The problem: Go through the following data and transcribe exactly the stretch of lines from the one holding "date: 2021-12-15 14:21:16" to the one holding "<h1>Olá, seja bem-vindo!!!</h1>", both included.

[Data excerpts]
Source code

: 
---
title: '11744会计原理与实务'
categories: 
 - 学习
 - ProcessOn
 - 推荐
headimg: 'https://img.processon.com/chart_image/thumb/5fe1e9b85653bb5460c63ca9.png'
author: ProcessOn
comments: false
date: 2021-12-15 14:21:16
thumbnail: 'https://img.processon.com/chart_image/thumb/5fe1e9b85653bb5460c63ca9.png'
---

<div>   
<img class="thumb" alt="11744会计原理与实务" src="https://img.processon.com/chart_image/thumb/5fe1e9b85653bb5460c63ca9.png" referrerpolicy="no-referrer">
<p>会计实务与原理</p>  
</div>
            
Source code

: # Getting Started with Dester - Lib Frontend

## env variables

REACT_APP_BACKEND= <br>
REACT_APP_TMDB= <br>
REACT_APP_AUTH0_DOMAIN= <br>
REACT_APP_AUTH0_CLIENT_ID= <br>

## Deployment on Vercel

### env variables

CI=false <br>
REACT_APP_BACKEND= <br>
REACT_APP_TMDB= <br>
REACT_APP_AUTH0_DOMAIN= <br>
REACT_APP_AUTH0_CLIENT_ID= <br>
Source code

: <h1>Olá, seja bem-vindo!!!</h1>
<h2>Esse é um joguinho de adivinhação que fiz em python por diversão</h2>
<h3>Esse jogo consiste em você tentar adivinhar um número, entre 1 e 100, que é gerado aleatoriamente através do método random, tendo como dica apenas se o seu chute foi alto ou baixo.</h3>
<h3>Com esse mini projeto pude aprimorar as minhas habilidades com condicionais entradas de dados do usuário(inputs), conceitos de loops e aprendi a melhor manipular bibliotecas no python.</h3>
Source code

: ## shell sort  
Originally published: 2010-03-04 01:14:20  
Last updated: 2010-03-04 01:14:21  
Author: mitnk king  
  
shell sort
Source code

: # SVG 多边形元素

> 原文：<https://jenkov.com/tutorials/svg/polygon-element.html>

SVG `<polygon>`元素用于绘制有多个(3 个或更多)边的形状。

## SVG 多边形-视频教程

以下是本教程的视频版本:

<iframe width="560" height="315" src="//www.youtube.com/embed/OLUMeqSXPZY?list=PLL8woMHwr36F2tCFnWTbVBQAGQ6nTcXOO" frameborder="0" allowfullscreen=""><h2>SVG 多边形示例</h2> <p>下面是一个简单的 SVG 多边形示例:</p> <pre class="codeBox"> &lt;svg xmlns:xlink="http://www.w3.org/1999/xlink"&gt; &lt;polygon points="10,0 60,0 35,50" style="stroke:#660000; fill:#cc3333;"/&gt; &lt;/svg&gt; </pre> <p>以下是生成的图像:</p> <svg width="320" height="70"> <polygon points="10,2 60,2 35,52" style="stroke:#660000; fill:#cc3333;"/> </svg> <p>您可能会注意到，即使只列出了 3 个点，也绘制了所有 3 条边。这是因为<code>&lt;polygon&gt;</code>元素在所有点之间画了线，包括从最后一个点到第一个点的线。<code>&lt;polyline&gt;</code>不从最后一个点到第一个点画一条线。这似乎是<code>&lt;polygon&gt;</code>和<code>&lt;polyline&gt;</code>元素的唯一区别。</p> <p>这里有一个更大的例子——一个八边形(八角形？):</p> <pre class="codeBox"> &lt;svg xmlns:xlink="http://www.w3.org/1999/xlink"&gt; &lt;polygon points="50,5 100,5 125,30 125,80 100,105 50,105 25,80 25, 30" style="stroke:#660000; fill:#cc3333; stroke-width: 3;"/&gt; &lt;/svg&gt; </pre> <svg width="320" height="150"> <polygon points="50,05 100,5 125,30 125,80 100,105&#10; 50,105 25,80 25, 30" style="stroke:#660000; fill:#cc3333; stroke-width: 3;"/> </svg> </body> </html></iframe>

Answer area:
date: 2021-12-15 14:21:16
thumbnail: 'https://img.processon.com/chart_image/thumb/5fe1e9b85653bb5460c63ca9.png'
---

<div>   
<img class="thumb" alt="11744会计原理与实务" src="https://img.processon.com/chart_image/thumb/5fe1e9b85653bb5460c63ca9.png" referrerpolicy="no-referrer">
<p>会计实务与原理</p>  
</div>
            
Source code

: # Getting Started with Dester - Lib Frontend

## env variables

REACT_APP_BACKEND= <br>
REACT_APP_TMDB= <br>
REACT_APP_AUTH0_DOMAIN= <br>
REACT_APP_AUTH0_CLIENT_ID= <br>

## Deployment on Vercel

### env variables

CI=false <br>
REACT_APP_BACKEND= <br>
REACT_APP_TMDB= <br>
REACT_APP_AUTH0_DOMAIN= <br>
REACT_APP_AUTH0_CLIENT_ID= <br>
Source code

: <h1>Olá, seja bem-vindo!!!</h1>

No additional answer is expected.